Sāriputta extends the teaching in a new way by including the space element. But this is not arbitrarily added to the previous discussion. Rather, he begins by defining space as that which is physically delimited by the other elements. Thus space is considered as a kind of “derived form” (upādāyarūpa). This point was contested by some later schools of Buddhism, who believed that space was unconditioned.

This expands the normal explanation of sense experience, found for example at MN 148:7.3.

Sāriputta shows the connection between the six senses and the five aggregates.
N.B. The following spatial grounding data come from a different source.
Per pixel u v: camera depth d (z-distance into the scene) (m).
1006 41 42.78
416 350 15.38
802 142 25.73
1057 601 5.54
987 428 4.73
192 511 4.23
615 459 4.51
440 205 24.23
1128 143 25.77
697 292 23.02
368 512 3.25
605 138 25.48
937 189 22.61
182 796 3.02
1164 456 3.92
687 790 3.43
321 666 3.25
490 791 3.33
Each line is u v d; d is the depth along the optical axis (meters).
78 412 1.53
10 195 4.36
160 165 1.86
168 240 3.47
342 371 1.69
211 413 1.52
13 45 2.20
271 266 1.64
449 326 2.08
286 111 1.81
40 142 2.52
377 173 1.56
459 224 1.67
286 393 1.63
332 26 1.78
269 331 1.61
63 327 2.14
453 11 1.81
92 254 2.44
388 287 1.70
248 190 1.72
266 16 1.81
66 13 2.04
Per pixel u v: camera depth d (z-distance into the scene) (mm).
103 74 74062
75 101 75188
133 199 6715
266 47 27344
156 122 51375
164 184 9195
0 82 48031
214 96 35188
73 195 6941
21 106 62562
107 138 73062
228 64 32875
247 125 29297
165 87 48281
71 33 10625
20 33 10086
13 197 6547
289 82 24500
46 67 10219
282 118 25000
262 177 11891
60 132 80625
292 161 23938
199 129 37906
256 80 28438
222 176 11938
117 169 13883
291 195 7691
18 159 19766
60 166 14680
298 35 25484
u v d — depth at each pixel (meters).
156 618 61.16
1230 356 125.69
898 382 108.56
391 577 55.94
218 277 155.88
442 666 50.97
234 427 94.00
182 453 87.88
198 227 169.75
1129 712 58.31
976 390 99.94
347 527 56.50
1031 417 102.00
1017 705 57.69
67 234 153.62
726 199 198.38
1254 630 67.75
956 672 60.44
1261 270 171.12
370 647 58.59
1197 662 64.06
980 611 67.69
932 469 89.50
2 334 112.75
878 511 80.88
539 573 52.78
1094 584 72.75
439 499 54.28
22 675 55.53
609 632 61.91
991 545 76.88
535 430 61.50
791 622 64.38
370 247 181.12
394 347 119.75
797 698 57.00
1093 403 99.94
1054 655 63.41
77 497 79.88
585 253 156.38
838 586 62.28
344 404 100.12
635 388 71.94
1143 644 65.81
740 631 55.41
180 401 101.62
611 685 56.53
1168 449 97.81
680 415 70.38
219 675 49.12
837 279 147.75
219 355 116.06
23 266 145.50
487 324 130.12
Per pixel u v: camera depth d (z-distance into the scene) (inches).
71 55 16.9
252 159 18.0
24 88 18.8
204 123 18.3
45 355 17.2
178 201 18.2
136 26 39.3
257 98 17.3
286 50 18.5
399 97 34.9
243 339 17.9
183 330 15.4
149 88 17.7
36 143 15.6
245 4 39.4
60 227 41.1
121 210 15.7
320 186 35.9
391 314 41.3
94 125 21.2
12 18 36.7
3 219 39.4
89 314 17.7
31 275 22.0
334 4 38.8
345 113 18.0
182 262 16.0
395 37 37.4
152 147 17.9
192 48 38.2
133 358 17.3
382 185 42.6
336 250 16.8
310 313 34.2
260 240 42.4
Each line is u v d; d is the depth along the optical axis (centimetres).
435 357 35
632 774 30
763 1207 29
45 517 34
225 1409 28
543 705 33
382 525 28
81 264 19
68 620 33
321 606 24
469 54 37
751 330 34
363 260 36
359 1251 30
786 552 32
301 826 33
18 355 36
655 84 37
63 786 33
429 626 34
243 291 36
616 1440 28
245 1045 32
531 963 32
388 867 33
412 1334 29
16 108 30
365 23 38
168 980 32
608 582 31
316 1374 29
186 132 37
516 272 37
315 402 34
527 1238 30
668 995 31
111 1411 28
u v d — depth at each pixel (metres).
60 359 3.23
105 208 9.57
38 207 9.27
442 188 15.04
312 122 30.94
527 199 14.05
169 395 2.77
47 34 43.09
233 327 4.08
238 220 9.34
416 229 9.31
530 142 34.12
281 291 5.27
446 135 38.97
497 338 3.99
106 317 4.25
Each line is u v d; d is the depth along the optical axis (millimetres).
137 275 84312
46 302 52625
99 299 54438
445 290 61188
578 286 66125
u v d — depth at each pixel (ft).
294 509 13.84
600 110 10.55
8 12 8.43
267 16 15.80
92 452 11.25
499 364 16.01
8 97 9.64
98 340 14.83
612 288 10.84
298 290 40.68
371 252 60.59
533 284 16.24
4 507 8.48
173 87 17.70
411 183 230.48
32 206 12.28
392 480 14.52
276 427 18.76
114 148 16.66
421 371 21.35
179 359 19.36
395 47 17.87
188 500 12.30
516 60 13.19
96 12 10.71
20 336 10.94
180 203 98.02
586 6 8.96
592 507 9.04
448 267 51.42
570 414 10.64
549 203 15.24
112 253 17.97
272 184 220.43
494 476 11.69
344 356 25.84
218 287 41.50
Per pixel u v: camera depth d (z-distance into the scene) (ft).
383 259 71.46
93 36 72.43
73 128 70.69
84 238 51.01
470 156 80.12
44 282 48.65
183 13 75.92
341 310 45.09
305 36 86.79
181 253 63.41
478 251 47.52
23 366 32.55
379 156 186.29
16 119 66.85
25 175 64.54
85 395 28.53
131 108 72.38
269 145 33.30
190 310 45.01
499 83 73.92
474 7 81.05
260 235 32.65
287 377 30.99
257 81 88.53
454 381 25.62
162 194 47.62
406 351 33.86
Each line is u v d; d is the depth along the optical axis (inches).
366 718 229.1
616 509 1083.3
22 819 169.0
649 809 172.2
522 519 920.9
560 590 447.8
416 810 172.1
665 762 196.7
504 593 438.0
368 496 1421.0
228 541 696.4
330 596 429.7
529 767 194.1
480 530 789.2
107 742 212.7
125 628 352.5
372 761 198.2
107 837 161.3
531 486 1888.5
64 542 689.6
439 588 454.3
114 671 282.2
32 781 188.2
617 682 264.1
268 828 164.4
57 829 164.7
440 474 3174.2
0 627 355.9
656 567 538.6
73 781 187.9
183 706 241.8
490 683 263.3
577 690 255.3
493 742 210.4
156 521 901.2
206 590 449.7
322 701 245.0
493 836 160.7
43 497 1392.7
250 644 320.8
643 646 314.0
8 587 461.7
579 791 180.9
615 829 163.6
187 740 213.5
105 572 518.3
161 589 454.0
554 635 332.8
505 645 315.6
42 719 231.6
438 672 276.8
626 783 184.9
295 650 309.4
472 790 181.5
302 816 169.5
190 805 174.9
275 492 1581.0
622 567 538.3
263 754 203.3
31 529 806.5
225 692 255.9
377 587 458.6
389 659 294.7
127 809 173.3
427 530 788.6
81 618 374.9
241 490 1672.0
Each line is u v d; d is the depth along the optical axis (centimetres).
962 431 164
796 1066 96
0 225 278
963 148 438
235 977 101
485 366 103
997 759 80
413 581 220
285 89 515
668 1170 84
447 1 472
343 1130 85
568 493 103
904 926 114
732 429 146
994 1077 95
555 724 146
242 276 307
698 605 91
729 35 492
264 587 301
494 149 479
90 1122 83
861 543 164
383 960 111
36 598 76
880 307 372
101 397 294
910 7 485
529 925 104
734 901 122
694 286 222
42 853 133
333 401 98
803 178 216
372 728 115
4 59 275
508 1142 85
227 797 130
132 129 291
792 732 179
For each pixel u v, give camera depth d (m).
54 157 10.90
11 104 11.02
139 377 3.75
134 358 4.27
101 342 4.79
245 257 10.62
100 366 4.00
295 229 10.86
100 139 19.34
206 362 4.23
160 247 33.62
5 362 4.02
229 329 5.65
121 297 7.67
This statement is not found in the Pali canon. See, however, SN 22.87:3.2, “one who sees the teaching sees me.”

Bringing in dependent origination, Sāriputta integrates in a single discourse all the major wisdom frameworks: the truths, aggregates, senses, elements, and dependent origination. This is especially useful for students, as they would have heard these individual teachings many times, but might be unclear how they are connected.

He brings the teaching back around to the four noble truths.

The “mind” (mano, Sanskrit manas) here is presumably what is elsewhere called the “mind element” (manodhātu, eg. MN 155:4.8), since both are connected with “ideas” (dhammā) and “mind consciousness” (manoviññāṇa). The exact nature of mano here is not specified in early texts. Judging from this sutta, it parallels the physical basis for the other five kinds of consciousness (already in Bṛhadāraṇyaka Upaniṣad 6.1.8: “seeing through the eye, hearing through the ear, knowing through the mind”), in which case it might be the physical basis for consciousness. The suttas do not specify what this is; tradition calls it the hadayavatthu, the “heart basis”, while today we would recognize it as the brain. Compare Aitareya Upaniṣad, which says that the mind (manas) creates the heart, which in turn creates the moon (1.1.4); when man was formed, the moon, having become manas, entered the heart (1.2.4); mind and heart are then said to be the same (3.2). As with the other senses, the mind remains inert until actuated by the Self. Leaving aside the metaphysics, the conception of manas as the underlying potential for consciousness is similar, regardless of whether this was a physical organ, or a process of ongoing consciousness awaiting stimulation per the commentary (bhavaṅgacitta). The Abhidhamma Vibhaṅga alludes to this passage when it says that the mind element arises either following sense stimulus, or else at the “initial engagement with all mental phenomena” (Vb 3:48.6).